In June 1991, in Paris, Jacques-Yves Cousteau remarried, to Francine Triplet, with whom he had two children, Diane and Pierre-Yves.


In November 1991, Jacques Cousteau gave an interview to the UNESCO Courier, in which he stated that he was in favour of human population control and population decrease.


Jacques Cousteau said that just because fish are cold-blooded does not mean they do not feel pain, and that recreational fishermen only say so to reassure their conscience.

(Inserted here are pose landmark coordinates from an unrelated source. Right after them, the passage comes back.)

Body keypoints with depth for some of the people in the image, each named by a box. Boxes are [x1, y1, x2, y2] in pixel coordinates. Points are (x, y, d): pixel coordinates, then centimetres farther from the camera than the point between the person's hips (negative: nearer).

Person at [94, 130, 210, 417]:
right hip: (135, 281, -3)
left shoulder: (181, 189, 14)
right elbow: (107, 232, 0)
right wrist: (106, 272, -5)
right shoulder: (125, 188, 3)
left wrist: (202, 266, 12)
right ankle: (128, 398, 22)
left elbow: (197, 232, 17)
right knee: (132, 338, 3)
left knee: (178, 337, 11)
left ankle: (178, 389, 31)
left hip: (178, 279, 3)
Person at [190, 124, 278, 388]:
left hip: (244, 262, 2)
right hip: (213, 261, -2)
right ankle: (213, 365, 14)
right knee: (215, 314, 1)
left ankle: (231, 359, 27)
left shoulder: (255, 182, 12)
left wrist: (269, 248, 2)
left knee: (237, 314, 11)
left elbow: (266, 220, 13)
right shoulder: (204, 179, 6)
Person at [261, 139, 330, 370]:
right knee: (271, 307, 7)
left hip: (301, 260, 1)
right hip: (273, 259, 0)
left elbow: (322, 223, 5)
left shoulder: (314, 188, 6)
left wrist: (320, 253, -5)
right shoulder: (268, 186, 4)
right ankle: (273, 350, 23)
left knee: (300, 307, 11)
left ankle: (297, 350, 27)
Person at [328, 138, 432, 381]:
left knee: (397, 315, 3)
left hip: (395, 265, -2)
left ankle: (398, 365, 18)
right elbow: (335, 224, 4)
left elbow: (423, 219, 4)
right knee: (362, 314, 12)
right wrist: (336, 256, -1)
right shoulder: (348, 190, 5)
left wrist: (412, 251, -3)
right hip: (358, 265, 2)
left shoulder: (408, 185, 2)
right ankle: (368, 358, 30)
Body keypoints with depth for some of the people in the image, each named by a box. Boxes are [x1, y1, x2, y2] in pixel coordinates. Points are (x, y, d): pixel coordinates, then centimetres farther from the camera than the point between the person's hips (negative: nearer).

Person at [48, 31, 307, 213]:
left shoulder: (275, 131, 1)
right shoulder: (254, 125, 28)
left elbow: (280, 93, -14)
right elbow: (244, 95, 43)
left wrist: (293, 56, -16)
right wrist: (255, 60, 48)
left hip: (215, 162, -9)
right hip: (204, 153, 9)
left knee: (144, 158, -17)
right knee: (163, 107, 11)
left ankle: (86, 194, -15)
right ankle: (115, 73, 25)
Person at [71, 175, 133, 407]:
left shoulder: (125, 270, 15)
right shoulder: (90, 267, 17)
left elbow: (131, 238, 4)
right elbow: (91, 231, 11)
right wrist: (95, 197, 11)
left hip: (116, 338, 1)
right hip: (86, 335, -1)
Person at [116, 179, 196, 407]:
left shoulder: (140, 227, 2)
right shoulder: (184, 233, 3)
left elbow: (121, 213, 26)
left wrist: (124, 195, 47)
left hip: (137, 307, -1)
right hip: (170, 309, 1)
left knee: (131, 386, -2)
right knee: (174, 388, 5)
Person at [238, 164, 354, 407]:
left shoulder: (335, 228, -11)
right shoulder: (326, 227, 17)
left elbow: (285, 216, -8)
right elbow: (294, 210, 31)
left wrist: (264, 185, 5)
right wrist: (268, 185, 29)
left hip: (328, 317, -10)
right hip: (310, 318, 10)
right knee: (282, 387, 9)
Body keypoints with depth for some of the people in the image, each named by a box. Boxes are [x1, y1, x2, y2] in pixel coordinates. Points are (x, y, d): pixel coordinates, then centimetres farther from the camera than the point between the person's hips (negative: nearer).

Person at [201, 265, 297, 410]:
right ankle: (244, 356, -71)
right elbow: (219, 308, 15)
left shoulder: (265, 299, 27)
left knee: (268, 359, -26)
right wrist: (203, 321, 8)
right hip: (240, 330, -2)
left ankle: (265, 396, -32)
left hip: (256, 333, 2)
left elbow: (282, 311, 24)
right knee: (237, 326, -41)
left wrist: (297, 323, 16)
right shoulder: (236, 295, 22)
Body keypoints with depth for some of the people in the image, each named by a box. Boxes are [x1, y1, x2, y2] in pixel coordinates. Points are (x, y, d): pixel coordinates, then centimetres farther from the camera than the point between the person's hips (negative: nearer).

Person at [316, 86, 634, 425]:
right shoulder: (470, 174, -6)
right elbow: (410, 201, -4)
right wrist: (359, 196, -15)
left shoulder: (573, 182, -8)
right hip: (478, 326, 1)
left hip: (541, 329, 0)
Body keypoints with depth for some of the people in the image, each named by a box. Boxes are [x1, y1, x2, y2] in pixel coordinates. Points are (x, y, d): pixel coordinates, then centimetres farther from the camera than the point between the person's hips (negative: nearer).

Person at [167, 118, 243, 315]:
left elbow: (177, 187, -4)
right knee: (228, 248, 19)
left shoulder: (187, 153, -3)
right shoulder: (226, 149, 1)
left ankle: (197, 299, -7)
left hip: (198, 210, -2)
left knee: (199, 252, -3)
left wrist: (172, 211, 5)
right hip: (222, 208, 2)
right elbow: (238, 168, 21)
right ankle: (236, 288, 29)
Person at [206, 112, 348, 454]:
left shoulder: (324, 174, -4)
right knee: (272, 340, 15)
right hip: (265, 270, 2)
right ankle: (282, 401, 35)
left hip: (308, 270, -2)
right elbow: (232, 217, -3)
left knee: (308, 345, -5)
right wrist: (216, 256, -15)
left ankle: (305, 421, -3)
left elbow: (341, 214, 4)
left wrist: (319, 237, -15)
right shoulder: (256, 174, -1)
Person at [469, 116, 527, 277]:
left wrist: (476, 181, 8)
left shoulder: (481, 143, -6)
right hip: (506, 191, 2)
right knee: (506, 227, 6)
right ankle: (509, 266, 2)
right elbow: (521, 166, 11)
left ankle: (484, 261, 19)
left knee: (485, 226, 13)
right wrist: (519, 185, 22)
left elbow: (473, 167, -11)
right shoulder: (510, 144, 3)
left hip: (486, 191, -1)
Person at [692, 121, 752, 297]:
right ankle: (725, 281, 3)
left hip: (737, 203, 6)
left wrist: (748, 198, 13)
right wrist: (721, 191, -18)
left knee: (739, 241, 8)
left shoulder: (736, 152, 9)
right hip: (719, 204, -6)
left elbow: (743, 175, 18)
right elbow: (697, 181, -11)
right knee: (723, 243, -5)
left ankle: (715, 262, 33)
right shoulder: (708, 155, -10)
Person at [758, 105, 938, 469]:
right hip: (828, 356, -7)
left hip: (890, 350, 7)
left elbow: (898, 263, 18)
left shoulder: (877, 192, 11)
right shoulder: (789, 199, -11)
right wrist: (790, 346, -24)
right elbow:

Jacques-Yves Cousteau died of a heart attack on 25 June 1997 in Paris, two weeks after his 87th birthday.


Jacques Cousteau was buried in the family vault at Saint-Andre-de-Cubzac, his birthplace.


Jacques Cousteau's legacy includes more than 120 television documentaries, more than 50 books, and an environmental protection foundation with 300,000 members.


Jacques Cousteau was, in reality, a sophisticated showman, teacher, and lover of nature.


Jacques Cousteau's work permitted many people to explore the resources of the oceans.


Jacques Cousteau's work created a new kind of scientific communication, criticized at the time by some academics.


Fabien Cousteau, the grandson of Jacques Cousteau, is in the process of constructing a community of ocean flooring analysis stations, called Proteus, off Curacao at a depth of about 20 m in a marine-protected area.